You need Harvard, AMA, or IEEE. Harvard has no single governing body; the most common pattern is Author (Year) Title of post, Blog Name, Day Month. Available at: URL (Accessed: date), as in the table. AMA 11 uses sentence case, adds the word blog after the blog’s name, and requires an access date: Ouellette J. Physicists capture first footage of quantum knots unraveling in superfluid. Ars Technica blog. November 15, 2019. Accessed July 5, 2026. Then the URL. IEEE’s Reference Guide now has a dedicated blog format — Author, “Title of the post,” Title of the Blog, Month Day, Year. [Online]. Available: URL — with the post title in sentence case: J. Ouellette, “Physicists capture first footage of quantum knots unraveling in superfluid,” Ars Technica, Nov. 15, 2019. [Online]. Available: URL.
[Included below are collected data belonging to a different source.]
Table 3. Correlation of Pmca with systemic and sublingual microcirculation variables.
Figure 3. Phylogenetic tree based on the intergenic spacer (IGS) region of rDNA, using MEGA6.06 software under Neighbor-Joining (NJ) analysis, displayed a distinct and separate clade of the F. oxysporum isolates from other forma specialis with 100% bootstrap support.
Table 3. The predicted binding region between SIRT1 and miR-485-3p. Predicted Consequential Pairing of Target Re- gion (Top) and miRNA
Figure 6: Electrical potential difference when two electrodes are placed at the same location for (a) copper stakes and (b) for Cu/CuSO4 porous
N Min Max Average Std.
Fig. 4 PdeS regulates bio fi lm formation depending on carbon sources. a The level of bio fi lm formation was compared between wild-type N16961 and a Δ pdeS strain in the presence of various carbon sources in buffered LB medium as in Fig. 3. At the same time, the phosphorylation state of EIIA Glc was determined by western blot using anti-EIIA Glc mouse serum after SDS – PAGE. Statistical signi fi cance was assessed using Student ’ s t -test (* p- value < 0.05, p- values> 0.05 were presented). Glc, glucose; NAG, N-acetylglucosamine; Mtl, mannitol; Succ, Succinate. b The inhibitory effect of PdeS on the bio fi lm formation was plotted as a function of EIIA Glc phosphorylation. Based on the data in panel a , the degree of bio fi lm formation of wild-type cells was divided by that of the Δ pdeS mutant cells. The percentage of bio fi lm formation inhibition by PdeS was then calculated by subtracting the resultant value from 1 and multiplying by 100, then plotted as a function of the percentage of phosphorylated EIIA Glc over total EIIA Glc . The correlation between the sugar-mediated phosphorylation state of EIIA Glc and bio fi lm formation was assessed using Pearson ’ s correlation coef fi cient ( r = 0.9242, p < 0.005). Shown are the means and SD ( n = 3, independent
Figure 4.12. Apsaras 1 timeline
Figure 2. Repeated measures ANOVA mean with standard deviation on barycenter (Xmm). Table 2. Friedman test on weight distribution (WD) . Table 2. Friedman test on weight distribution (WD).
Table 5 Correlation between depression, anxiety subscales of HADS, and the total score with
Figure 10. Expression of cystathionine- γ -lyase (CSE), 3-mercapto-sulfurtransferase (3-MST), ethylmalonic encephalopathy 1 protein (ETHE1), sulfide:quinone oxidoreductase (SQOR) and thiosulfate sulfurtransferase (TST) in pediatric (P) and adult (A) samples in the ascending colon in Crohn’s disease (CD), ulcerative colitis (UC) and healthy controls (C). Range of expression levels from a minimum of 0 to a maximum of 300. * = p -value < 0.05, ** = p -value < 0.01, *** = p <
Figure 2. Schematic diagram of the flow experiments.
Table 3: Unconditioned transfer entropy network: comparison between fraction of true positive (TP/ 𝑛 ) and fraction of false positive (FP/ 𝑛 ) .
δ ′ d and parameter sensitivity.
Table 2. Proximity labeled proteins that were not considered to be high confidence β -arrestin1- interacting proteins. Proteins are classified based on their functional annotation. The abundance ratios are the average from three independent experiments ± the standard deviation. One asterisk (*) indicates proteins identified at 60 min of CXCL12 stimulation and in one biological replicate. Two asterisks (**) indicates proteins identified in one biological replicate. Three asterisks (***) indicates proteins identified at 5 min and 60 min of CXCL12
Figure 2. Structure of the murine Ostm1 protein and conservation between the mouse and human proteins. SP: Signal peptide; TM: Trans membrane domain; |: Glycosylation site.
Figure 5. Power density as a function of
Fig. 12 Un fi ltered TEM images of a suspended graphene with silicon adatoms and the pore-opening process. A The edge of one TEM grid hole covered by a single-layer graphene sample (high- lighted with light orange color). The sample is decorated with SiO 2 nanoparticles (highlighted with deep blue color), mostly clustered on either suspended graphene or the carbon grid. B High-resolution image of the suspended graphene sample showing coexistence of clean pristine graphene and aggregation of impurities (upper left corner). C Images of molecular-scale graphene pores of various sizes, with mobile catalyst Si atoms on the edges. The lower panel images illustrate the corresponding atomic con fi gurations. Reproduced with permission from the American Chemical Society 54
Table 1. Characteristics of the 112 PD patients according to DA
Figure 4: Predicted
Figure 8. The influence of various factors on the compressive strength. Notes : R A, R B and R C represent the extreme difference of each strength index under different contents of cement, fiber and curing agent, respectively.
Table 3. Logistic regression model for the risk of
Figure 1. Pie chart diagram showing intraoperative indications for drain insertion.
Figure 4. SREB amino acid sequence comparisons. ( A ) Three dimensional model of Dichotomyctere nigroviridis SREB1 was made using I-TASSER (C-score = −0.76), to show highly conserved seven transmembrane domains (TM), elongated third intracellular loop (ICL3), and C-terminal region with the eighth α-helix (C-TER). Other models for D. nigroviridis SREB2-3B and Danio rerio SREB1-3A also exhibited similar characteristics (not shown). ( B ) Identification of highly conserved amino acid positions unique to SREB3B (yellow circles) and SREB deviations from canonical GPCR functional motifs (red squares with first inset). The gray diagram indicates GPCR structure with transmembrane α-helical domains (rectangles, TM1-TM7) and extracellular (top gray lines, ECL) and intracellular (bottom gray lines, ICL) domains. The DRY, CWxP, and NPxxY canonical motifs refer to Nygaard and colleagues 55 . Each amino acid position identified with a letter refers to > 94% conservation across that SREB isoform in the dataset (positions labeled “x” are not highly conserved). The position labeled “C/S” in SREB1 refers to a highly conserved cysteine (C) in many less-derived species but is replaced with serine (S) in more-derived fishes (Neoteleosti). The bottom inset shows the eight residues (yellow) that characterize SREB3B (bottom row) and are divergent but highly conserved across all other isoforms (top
The post was edited or deleted after you cited it. Blogs are the classic moving target. Capture the page in the Wayback Machine when you cite it, add an access date in MLA, and if the post later vanishes, cite the archived snapshot’s URL instead — the website guide covers the mechanics.
The principle underneath all of it: credit whoever wrote the post — real name or username, verbatim — put the post’s title in the article slot and the blog’s name in italics where a journal would go, date it to the day, and give the URL styled the way your format wants it. MLA sees a work on a website; APA sees an article in a serial; both are describing the same masthead.